**DATA RECORDS**
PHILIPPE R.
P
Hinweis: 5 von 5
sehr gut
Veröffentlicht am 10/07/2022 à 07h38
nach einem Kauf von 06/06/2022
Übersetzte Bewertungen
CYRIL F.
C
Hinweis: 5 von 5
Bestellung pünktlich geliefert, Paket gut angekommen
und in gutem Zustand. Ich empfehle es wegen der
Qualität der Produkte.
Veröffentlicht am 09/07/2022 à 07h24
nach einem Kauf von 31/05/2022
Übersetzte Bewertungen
...
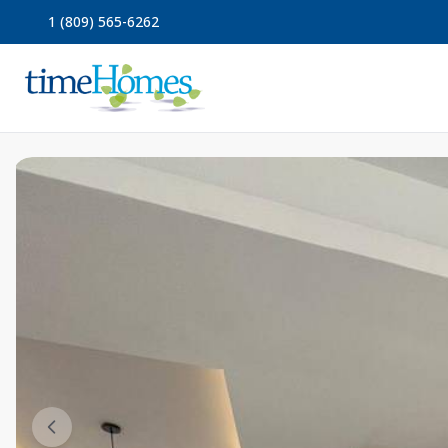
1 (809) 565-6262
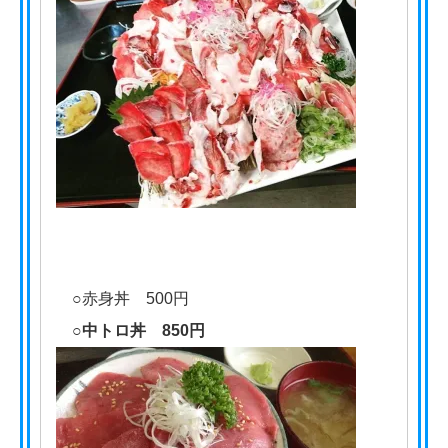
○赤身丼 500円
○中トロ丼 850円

**YOUR GOAL**
Lines holding "nach": copy each one from the records above.

**REPLY TO THE TASK**
nach einem Kauf von 06/06/2022
nach einem Kauf von 31/05/2022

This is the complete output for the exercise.